City Hall will now review all requests of public records of any city agency that could "reflect directly on the mayor." That is, Mayor Bill de Blasio will control all Freedom of Information Law queries not just from journalists but also from watchdog groups and the public.
It is a broad decree, with ramifications that are not yet clear, from someone who promised to be the most transparent mayor in city history.
Still, let's put de Blasio's directive in perspective. His desire to control the flow of information is nothing compared with, say, North Korea dictator Kim Jong Un, who last week threatened war because South Korea was blasting anti-North Korea propaganda over loudspeakers at the border.
And de Blasio is hardly alone in wanting to control what's reported about him. What politician -- or dictator -- doesn't want to control the flow of information to his or her benefit?
De Blasio's message and image have taken hits in the 20 months he's been mayor. A Quinnipiac poll earlier this month recorded a 44 percent approval rating -- his worst showing since taking office.
"He's circling the wagons because he feels vulnerable," said a longtime political consultant who asked for anonymity because he has dealings with City Hall. "He has had a rough summer, from the Uber taxicabs, the Legionnaires' disease, his feud with Gov. [Andrew] Cuomo and the seminude female panhandlers in Times Square."
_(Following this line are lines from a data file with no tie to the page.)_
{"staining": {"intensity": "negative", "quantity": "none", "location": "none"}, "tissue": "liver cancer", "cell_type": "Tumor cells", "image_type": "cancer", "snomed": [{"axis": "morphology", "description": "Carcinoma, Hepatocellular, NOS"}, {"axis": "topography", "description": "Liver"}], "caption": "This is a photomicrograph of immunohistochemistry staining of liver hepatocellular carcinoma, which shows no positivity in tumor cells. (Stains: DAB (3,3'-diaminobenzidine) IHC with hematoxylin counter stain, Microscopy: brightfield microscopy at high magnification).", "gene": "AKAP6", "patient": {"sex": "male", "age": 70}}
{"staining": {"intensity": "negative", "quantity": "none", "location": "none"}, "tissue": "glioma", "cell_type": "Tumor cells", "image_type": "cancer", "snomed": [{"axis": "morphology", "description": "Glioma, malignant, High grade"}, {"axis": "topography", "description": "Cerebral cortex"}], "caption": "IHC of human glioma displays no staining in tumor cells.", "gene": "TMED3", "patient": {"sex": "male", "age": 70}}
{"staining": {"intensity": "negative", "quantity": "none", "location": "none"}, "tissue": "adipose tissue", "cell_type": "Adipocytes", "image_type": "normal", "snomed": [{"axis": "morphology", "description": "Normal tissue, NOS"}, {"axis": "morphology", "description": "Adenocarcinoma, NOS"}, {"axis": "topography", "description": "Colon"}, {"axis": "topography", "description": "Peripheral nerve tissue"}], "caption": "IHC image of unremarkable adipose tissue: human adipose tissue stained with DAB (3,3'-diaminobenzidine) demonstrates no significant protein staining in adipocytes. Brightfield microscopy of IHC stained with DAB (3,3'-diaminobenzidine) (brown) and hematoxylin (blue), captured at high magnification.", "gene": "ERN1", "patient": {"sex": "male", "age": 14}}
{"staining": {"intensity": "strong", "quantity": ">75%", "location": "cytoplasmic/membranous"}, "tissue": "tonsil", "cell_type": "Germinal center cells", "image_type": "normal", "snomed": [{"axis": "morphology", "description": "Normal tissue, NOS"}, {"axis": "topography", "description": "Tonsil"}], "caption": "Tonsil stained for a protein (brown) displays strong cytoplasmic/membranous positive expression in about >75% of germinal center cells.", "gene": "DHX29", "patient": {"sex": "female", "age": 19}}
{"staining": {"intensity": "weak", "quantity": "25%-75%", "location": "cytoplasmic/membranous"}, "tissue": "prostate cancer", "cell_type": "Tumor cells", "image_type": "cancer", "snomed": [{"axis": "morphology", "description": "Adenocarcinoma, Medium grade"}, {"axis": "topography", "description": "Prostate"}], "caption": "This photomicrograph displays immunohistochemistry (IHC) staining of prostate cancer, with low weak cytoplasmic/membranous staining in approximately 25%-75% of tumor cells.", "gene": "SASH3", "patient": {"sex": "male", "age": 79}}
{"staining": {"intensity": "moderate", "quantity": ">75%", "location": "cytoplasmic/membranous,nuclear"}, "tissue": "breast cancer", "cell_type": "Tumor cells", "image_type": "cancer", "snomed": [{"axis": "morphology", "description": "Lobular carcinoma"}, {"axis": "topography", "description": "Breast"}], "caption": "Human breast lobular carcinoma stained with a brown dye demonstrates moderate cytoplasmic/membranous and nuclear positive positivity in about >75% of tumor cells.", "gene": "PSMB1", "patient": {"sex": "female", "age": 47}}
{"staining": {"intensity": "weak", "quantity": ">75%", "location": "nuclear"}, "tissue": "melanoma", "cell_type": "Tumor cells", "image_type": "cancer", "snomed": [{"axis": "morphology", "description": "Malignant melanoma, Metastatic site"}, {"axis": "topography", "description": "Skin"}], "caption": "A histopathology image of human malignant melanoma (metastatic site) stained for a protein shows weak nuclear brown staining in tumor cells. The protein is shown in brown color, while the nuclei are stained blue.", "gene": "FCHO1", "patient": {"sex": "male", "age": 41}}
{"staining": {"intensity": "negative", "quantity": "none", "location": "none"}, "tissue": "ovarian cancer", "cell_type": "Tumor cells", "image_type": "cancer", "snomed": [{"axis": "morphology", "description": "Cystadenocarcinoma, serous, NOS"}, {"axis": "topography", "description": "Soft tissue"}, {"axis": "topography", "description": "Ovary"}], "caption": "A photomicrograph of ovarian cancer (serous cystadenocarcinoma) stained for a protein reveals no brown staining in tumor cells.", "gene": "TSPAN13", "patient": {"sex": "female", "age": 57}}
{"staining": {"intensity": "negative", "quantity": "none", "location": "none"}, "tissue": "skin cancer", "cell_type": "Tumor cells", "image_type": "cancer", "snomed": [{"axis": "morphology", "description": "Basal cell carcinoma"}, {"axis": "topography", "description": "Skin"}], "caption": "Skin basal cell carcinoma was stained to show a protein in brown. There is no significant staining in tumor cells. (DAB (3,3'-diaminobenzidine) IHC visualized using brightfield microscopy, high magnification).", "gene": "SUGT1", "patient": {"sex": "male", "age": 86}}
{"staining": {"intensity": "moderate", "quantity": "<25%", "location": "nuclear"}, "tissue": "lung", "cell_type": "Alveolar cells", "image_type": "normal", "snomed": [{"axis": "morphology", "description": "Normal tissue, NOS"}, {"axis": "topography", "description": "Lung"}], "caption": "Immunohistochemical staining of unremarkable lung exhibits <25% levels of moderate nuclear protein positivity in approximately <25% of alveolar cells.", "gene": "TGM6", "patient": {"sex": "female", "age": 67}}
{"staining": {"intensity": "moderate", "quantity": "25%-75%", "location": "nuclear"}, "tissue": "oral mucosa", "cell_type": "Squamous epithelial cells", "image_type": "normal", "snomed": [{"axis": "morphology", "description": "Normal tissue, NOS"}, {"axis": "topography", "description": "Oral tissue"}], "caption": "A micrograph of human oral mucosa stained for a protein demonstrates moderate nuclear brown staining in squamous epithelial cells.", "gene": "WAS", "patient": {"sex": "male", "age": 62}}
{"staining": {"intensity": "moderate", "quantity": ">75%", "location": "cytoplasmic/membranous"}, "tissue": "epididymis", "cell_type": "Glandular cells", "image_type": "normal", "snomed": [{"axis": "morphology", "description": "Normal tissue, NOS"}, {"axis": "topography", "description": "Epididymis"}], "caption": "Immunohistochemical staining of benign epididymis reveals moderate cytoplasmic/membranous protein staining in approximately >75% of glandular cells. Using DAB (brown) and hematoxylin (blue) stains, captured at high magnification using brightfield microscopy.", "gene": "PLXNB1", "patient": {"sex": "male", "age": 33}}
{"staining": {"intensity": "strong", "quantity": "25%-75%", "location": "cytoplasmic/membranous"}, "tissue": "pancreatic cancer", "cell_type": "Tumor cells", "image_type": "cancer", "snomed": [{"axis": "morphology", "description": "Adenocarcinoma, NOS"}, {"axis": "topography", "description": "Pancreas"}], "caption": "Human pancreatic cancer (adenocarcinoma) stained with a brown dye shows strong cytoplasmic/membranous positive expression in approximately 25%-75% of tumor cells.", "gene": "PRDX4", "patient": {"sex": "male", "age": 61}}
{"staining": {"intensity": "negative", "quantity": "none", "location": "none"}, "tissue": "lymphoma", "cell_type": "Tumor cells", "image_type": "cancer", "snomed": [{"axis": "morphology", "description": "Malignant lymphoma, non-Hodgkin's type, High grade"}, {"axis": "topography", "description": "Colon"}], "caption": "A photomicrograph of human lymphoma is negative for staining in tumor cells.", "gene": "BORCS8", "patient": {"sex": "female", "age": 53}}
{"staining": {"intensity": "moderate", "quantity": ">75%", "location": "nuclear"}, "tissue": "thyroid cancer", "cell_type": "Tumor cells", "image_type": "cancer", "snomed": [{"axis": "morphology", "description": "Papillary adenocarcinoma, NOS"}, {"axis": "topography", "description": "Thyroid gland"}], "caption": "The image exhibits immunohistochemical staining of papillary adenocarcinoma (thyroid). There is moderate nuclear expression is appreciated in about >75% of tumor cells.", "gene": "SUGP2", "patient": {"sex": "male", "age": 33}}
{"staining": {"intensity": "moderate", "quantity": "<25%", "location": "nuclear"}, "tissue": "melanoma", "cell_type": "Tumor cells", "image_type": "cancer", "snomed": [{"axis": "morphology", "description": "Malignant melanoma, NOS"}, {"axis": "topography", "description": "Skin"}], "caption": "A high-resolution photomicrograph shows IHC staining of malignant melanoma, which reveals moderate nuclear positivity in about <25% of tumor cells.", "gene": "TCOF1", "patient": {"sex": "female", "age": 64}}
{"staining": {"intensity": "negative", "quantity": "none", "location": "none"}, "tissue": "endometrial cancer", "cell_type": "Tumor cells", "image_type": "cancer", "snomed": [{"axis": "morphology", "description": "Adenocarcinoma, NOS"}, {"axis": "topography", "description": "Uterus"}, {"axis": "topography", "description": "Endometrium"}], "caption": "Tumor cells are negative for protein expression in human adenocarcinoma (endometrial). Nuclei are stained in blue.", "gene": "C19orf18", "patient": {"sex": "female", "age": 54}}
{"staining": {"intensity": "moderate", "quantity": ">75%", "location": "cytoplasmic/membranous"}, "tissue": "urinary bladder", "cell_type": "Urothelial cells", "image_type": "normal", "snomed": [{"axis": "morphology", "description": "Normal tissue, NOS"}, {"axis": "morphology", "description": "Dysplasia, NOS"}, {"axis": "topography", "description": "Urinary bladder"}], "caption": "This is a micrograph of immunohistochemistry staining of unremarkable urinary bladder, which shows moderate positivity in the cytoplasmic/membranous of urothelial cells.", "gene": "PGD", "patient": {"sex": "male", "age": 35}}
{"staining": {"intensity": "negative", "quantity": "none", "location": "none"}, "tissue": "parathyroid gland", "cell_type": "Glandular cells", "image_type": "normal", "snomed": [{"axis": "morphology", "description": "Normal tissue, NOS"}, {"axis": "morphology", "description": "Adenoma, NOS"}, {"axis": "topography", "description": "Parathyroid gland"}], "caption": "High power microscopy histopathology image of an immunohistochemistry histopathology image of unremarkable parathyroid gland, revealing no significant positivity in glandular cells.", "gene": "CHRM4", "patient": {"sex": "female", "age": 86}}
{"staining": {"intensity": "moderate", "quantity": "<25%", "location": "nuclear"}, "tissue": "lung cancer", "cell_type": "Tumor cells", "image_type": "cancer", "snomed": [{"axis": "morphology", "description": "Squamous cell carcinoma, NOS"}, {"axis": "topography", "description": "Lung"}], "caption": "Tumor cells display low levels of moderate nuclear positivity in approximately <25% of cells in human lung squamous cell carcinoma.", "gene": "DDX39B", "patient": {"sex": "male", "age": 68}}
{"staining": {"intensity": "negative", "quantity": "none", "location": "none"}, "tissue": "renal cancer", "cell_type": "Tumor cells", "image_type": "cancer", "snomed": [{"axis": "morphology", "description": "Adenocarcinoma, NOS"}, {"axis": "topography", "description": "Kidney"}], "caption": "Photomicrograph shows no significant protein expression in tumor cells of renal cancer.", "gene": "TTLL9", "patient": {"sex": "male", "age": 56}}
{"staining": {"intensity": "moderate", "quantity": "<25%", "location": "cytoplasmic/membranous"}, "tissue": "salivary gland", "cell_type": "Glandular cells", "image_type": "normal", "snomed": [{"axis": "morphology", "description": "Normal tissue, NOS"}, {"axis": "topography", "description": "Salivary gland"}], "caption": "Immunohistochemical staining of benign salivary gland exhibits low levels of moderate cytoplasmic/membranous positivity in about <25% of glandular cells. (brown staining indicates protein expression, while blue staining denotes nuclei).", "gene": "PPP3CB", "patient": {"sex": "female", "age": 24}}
De Blasio has had a rough time with the media. He dispensed with his first press secretary. When his current one, Karen Hinton, recently criticized Cuomo, de Blasio cut her off at the knees, saying she was speaking only for herself. More recently, mayoral press aide Ishanee Parikh offered the ridiculous explanation that the mayor's FOIL directive was actually designed to enhance transparency. The mayor, Parikh insisted, is ensuring that FOIL lawyers don't unnecessarily redact portions of requested documents. LOL.
Ironically, after a disastrous start, the one agency de Blasio has settled in with lately is the NYPD. After proclaiming for the first 18 months that the NYPD needed no additional cops -- despite Commissioner Bill Bratton's statements to the contrary -- de Blasio said recently 1,287 cops would be hired. But he refuses to specifically say what changed his mind.